Task objective: Restate, word for word, each entry that follows, but skip its pictures.

Provided entries:
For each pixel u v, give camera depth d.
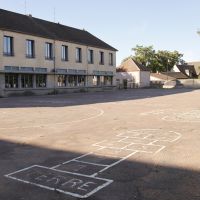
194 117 16.09
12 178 6.71
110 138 10.72
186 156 8.20
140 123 14.19
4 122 14.94
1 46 36.12
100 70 54.31
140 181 6.40
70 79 47.88
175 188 5.99
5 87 36.66
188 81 79.31
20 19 42.91
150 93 44.34
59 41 45.22
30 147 9.59
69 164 7.66
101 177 6.67
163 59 97.81
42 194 5.81
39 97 35.44
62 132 12.06
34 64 40.81
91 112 19.03
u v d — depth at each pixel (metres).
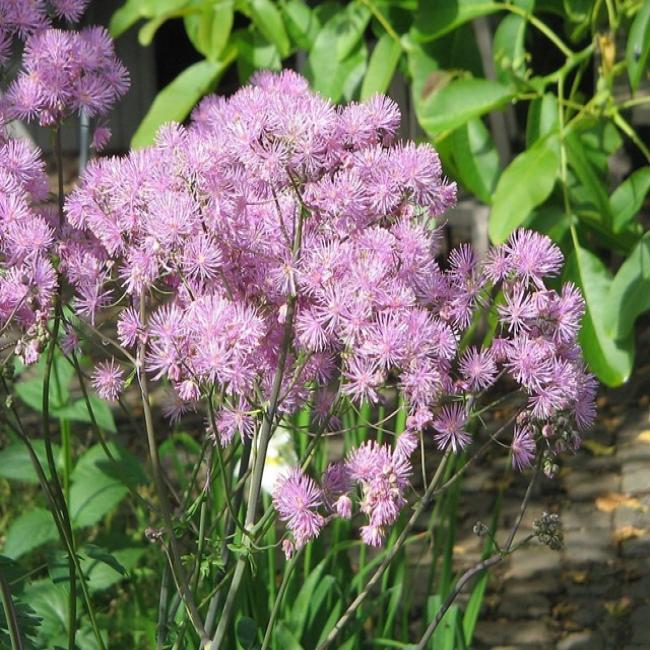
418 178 2.86
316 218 2.94
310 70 6.57
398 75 8.68
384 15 6.61
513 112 8.94
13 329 3.13
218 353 2.64
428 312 2.96
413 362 2.76
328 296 2.75
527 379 2.94
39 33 3.50
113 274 3.18
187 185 2.86
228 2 6.49
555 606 5.73
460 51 6.43
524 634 5.54
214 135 3.08
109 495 4.65
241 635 3.56
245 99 2.96
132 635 4.94
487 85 5.84
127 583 5.26
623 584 5.88
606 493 6.66
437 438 2.97
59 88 3.31
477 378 2.96
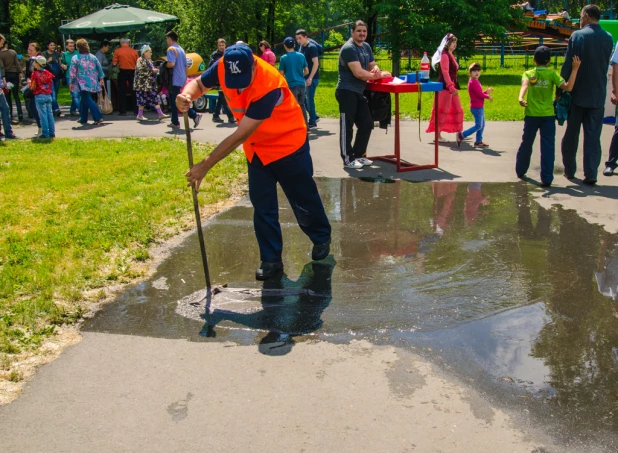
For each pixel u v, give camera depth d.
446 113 9.89
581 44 7.06
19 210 6.57
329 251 5.35
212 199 6.95
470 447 2.82
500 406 3.13
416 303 4.34
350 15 30.61
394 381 3.36
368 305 4.31
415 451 2.80
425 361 3.56
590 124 7.33
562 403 3.15
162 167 8.54
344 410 3.11
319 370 3.48
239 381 3.38
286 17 36.19
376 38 31.69
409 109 15.71
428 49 25.81
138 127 12.62
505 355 3.63
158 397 3.24
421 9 26.02
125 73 14.66
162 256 5.34
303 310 4.25
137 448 2.85
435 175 8.09
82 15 31.88
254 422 3.02
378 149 9.83
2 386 3.33
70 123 13.41
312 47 11.50
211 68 4.41
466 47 26.88
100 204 6.77
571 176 7.77
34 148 10.16
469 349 3.70
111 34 18.19
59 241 5.54
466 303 4.33
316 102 17.11
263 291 4.57
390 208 6.66
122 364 3.56
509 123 12.45
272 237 4.83
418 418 3.04
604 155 9.10
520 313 4.17
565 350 3.69
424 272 4.90
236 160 8.95
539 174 8.08
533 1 42.66
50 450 2.84
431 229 5.96
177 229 6.02
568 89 7.12
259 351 3.70
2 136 11.45
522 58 32.88
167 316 4.18
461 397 3.21
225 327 4.01
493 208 6.60
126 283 4.76
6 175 8.13
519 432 2.93
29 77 14.06
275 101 4.21
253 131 4.23
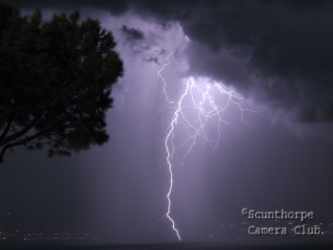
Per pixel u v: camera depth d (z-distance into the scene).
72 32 13.72
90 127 13.73
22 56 12.35
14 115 12.89
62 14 13.84
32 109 12.82
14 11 13.14
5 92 12.26
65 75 13.27
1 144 12.94
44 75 12.54
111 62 13.72
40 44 12.94
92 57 13.52
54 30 13.32
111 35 14.30
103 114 13.94
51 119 13.27
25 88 12.35
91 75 13.43
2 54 12.11
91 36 13.90
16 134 13.05
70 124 13.59
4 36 12.66
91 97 13.48
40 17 13.46
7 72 12.10
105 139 13.96
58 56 13.37
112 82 13.84
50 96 12.80
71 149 13.80
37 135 13.39
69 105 13.51
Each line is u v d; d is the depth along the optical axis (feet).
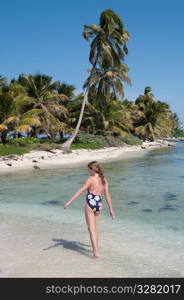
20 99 107.86
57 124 124.47
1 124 99.66
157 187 45.85
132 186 46.83
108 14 116.37
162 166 74.49
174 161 87.92
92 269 17.87
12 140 109.09
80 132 142.41
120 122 162.09
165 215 30.14
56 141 138.41
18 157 80.84
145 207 33.55
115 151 127.65
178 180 52.37
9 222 27.96
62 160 84.84
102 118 151.02
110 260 19.08
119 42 119.75
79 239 23.12
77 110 151.12
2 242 22.39
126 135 154.61
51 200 37.24
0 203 35.63
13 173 60.85
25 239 23.08
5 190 43.55
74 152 107.76
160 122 221.87
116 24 118.21
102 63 119.96
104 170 67.10
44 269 17.81
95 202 19.19
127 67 123.95
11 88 106.42
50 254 19.99
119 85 124.36
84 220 28.60
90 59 119.65
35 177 55.62
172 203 35.29
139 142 184.03
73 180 52.26
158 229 25.62
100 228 25.95
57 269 17.81
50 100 128.26
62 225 26.96
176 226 26.48
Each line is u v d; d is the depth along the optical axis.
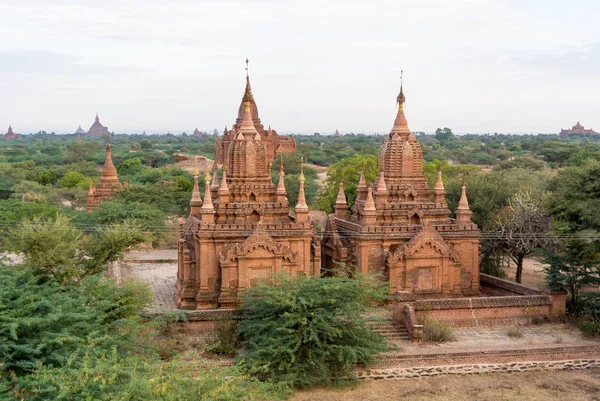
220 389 24.30
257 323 37.72
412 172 53.66
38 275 36.88
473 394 35.25
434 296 49.22
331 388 35.75
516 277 56.38
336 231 53.78
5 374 27.30
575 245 45.66
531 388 36.16
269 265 45.69
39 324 29.03
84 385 23.95
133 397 23.41
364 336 36.91
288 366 34.84
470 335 42.97
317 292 36.81
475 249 51.16
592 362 39.62
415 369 37.69
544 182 79.56
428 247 49.12
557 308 46.09
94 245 43.34
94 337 31.38
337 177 85.25
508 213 57.00
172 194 89.50
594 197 44.16
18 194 94.12
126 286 37.28
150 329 39.16
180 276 50.28
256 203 48.09
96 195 88.31
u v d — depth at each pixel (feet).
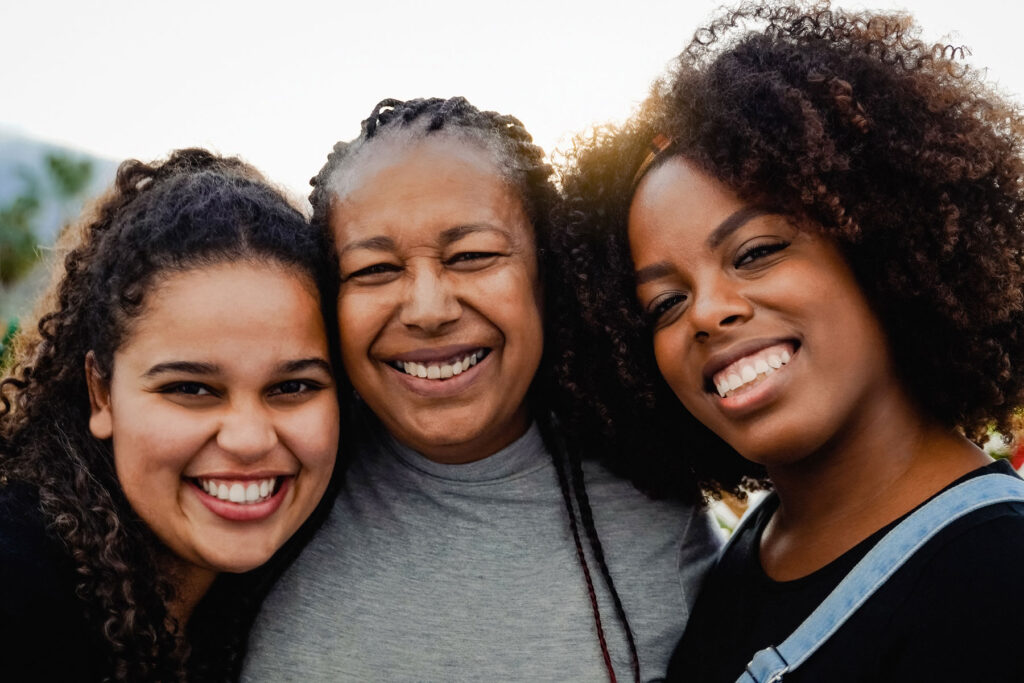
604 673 4.95
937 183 4.22
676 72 4.77
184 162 5.24
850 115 4.24
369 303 4.83
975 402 4.51
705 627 4.90
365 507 5.36
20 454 4.60
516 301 4.93
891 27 4.61
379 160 4.84
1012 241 4.41
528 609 5.05
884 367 4.35
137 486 4.32
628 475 5.49
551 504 5.34
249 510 4.40
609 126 5.08
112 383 4.38
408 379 4.96
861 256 4.31
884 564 3.84
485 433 5.16
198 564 4.54
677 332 4.54
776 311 4.17
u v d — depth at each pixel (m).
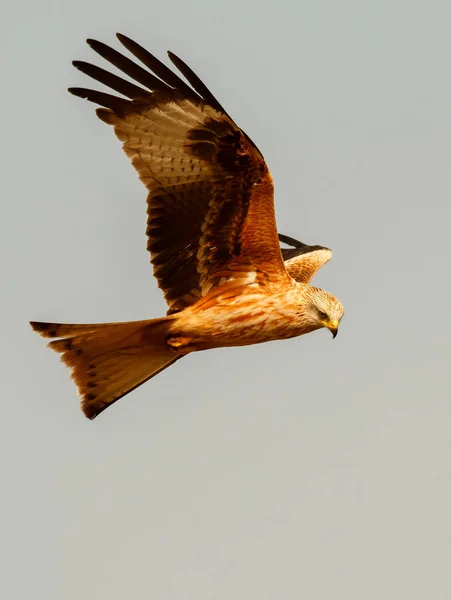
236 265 19.94
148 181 19.31
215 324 19.97
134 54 18.48
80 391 19.94
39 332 19.14
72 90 18.67
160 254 19.83
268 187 19.08
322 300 20.34
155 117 18.88
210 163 19.11
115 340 19.52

Answer box:
For each pixel u v, give camera depth d.
194 117 16.09
12 178 6.71
110 138 10.72
186 156 8.20
140 123 14.19
4 122 14.94
1 46 36.12
100 70 54.31
140 181 6.40
70 79 47.88
175 188 5.99
5 87 36.66
188 81 79.31
20 19 42.91
150 93 44.34
59 41 45.22
30 147 9.59
69 164 7.66
101 177 6.67
163 59 97.81
42 194 5.81
39 97 35.44
62 132 12.06
34 64 40.81
91 112 19.03
u v d — depth at each pixel (metres).
418 178 2.86
316 218 2.94
310 70 6.57
398 75 8.68
384 15 6.61
513 112 8.94
13 329 3.13
218 353 2.64
428 312 2.96
413 362 2.76
328 296 2.75
527 379 2.94
39 33 3.50
113 274 3.18
187 185 2.86
228 2 6.49
555 606 5.73
460 51 6.43
524 634 5.54
214 135 3.08
109 495 4.65
241 635 3.56
245 99 2.96
132 635 4.94
487 85 5.84
127 583 5.26
623 584 5.88
606 493 6.66
437 438 2.97
59 88 3.31
477 378 2.96
For each pixel u v, give camera depth d.
446 113 9.89
581 44 7.06
19 210 6.57
329 251 5.35
212 199 6.95
470 447 2.82
500 406 3.13
416 303 4.34
350 15 30.61
394 381 3.36
368 305 4.31
415 451 2.80
425 361 3.56
590 124 7.33
562 403 3.15
162 167 8.54
344 410 3.11
319 370 3.48
239 381 3.38
286 17 36.19
376 38 31.69
409 109 15.71
428 49 25.81
138 127 12.62
505 355 3.63
158 397 3.24
421 9 26.02
125 73 14.66
162 256 5.34
303 310 4.25
137 448 2.85
435 175 8.09
82 15 31.88
254 422 3.02
378 149 9.83
2 386 3.33
70 123 13.41
312 47 11.50
211 68 4.41
466 47 26.88
100 204 6.77
571 176 7.77
34 148 10.16
469 349 3.70
111 34 18.19
59 241 5.54
466 303 4.33
316 102 17.11
263 291 4.57
390 208 6.66
122 364 3.56
509 123 12.45
272 237 4.83
418 418 3.04
604 155 9.10
520 313 4.17
565 350 3.69
424 272 4.90
236 160 8.95
539 174 8.08
533 1 42.66
50 450 2.84
431 229 5.96
177 229 6.02
568 89 7.12
259 351 3.70
2 136 11.45
522 58 32.88
167 316 4.18
461 397 3.21
225 327 4.01
493 208 6.60
126 283 4.76
6 175 8.13
519 432 2.93
29 77 14.06
275 101 4.21
253 131 4.23
Per pixel u v: camera depth d (z-distance into the scene).
72 32 13.72
90 127 13.73
22 56 12.35
14 115 12.89
62 14 13.84
32 109 12.82
14 11 13.14
5 92 12.26
65 75 13.27
1 144 12.94
44 75 12.54
111 62 13.72
40 44 12.94
92 57 13.52
54 30 13.32
111 35 14.30
103 114 13.94
51 119 13.27
25 88 12.35
91 75 13.43
2 54 12.11
91 36 13.90
16 134 13.05
70 124 13.59
4 36 12.66
91 97 13.48
40 17 13.46
7 72 12.10
105 139 13.96
58 56 13.37
112 82 13.84
50 96 12.80
71 149 13.80
37 135 13.39
69 105 13.51
Each line is u v d; d is the depth along the optical axis (feet).
20 99 107.86
57 124 124.47
1 124 99.66
157 187 45.85
132 186 46.83
108 14 116.37
162 166 74.49
174 161 87.92
92 269 17.87
12 140 109.09
80 132 142.41
120 122 162.09
165 215 30.14
56 141 138.41
18 157 80.84
145 207 33.55
115 151 127.65
178 180 52.37
9 222 27.96
62 160 84.84
102 118 151.02
110 260 19.08
119 42 119.75
79 239 23.12
77 110 151.12
2 242 22.39
126 135 154.61
51 200 37.24
0 203 35.63
13 173 60.85
25 239 23.08
5 190 43.55
74 152 107.76
160 122 221.87
116 24 118.21
102 63 119.96
104 170 67.10
44 269 17.81
95 202 19.19
127 67 123.95
11 88 106.42
50 254 19.99
119 85 124.36
84 220 28.60
90 59 119.65
35 177 55.62
172 203 35.29
139 142 184.03
73 180 52.26
158 229 25.62
100 228 25.95
57 269 17.81
50 100 128.26
62 225 26.96
176 226 26.48
Each line is u v d; d is the depth along the optical axis.
220 389 24.30
257 323 37.72
412 172 53.66
38 275 36.88
473 394 35.25
434 296 49.22
331 388 35.75
516 277 56.38
336 231 53.78
5 374 27.30
575 245 45.66
531 388 36.16
269 265 45.69
39 324 29.03
84 385 23.95
133 397 23.41
364 336 36.91
288 366 34.84
470 335 42.97
317 292 36.81
475 249 51.16
592 362 39.62
415 369 37.69
544 182 79.56
428 247 49.12
557 308 46.09
94 245 43.34
94 337 31.38
337 177 85.25
508 213 57.00
172 194 89.50
594 197 44.16
18 194 94.12
126 286 37.28
150 329 39.16
180 276 50.28
256 203 48.09
96 195 88.31
u v d — depth at each pixel (feet).
604 673 4.95
937 183 4.22
676 72 4.77
184 162 5.24
850 115 4.24
369 303 4.83
975 402 4.51
705 627 4.90
365 507 5.36
20 454 4.60
516 301 4.93
891 27 4.61
379 160 4.84
1012 241 4.41
528 609 5.05
884 367 4.35
137 486 4.32
628 475 5.49
551 504 5.34
249 510 4.40
609 126 5.08
112 383 4.38
408 379 4.96
861 256 4.31
884 564 3.84
485 433 5.16
198 564 4.54
677 332 4.54
776 311 4.17
u v d — depth at each pixel (m).
236 265 19.94
148 181 19.31
215 324 19.97
134 54 18.48
80 391 19.94
39 332 19.14
72 90 18.67
160 254 19.83
268 187 19.08
322 300 20.34
155 117 18.88
210 163 19.11
115 340 19.52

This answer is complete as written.